In submitting the report to the United Nations, the Southern Prisons Coalition hopes to solicit concrete recommendations from the UN Committee, as well as commitments from the US delegation on its plans to address systemic issues in the US prison system, particularly in the South.

According to the report, several US states also failed to comply with several of the UN Minimum Rules for the treatment of incarcerated persons, including;

The work should help prepare incarcerated people for their release from prison, including life and work skills;

Labor safety and protection measures for incarcerated workers must be the same as for non-incarcerated workers;

Incarcerated workers must receive equitable pay, be able to send money to their families, and have a portion of their wages set aside to be handed over to them upon release.
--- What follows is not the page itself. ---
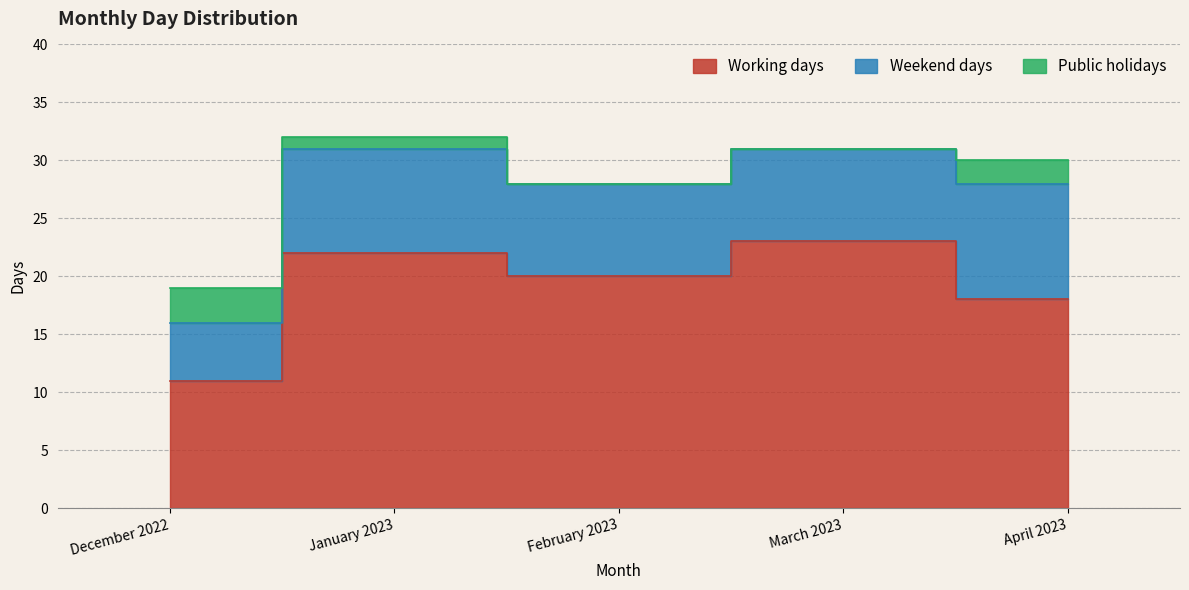

The value of Public holidays at March 2023 is -2. True or false?

False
“The US has long failed to meet its international human rights treaty obligations to eliminate racial discrimination, perhaps more in the area of ​​mass incarceration and prison conditions than in any other context,” said Lisa Borden, Senior Policy Advisor, International Advocacy. at the Southern Poverty Law Center. “We hope the Committee will help clarify these very grim truths and take the US to take its obligation to make significant improvements more seriously.”

“Forced labor abuses are inextricably linked to racial discrimination in our nation,” said Jamila Johnson, deputy director of the Promise of Justice Initiative. “In Louisiana, for example, people are still sent to the fields to work by hand in dangerously high heat, for little or no compensation, and with a brutal application reminiscent of slavery and the ‘convict rent’ era. .”

“This report reveals the plight of black people in prisons across the US South, whose stories of marginalization and discrimination echo the racial subjugation of slavery and convict rent during our country’s most shameful past,” said Antonio L. Ingram II, attorney. Legal Defense Assistant. Background. “Despite extensive knowledge of age-old racial inequalities in criminal and prison systems, the United States continues to allow egregious human rights violations to persist for people of color incarcerated in violation of international law. This report serves as a sober reminder of how far we need to go.”